[EXERCISE REQUIREMENTS]:
This task asks for the lines from the one with "Example Execution" to the final line below, repeated exactly, with pictures omitted.

Collected data
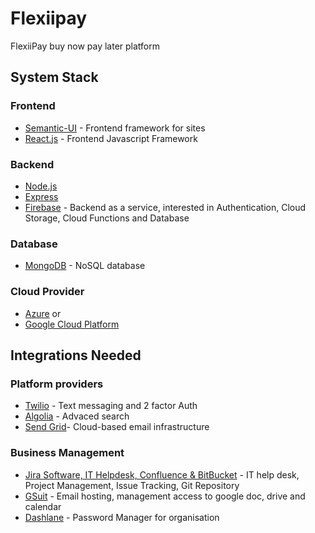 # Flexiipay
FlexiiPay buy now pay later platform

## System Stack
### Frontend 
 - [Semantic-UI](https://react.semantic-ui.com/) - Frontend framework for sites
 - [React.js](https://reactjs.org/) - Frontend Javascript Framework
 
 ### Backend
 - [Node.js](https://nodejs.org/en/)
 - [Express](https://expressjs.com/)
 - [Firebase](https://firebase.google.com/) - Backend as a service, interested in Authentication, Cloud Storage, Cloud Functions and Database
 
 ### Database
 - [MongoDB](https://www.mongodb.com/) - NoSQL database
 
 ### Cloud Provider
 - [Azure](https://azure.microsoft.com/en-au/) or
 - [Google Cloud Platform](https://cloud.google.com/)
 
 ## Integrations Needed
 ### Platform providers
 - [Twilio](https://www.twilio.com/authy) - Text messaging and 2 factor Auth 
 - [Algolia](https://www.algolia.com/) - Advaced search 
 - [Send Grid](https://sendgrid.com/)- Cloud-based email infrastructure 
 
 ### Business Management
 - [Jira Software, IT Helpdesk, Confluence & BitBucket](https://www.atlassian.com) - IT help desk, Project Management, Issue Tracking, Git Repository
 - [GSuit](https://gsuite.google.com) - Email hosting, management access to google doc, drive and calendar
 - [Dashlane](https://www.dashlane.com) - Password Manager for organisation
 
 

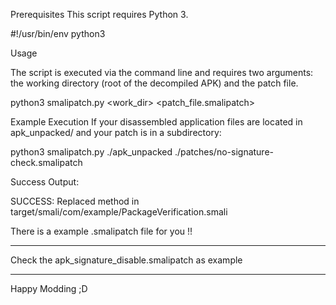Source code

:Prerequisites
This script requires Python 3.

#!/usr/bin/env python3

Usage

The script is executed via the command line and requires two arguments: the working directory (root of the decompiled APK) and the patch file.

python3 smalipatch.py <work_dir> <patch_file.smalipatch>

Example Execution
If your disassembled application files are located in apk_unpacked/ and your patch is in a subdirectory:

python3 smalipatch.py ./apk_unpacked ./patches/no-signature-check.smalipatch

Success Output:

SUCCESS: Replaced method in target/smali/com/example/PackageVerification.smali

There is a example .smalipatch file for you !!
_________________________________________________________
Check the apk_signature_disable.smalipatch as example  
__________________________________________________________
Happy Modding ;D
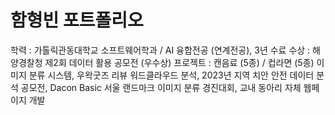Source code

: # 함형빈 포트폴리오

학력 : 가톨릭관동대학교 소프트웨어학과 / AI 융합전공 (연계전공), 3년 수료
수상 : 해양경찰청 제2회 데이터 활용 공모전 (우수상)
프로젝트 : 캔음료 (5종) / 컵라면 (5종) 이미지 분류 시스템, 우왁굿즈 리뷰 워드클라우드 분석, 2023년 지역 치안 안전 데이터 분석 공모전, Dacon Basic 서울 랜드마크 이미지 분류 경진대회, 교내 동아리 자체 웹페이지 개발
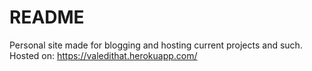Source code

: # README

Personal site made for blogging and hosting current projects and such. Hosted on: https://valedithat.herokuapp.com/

[TASK RESULT]:
Example Execution
If your disassembled application files are located in apk_unpacked/ and your patch is in a subdirectory:

python3 smalipatch.py ./apk_unpacked ./patches/no-signature-check.smalipatch

Success Output:

SUCCESS: Replaced method in target/smali/com/example/PackageVerification.smali

There is a example .smalipatch file for you !!
_________________________________________________________
Check the apk_signature_disable.smalipatch as example  
__________________________________________________________
Happy Modding ;D
Source code

: # 함형빈 포트폴리오

학력 : 가톨릭관동대학교 소프트웨어학과 / AI 융합전공 (연계전공), 3년 수료
수상 : 해양경찰청 제2회 데이터 활용 공모전 (우수상)
프로젝트 : 캔음료 (5종) / 컵라면 (5종) 이미지 분류 시스템, 우왁굿즈 리뷰 워드클라우드 분석, 2023년 지역 치안 안전 데이터 분석 공모전, Dacon Basic 서울 랜드마크 이미지 분류 경진대회, 교내 동아리 자체 웹페이지 개발
Source code

: # README

Personal site made for blogging and hosting current projects and such. Hosted on: https://valedithat.herokuapp.com/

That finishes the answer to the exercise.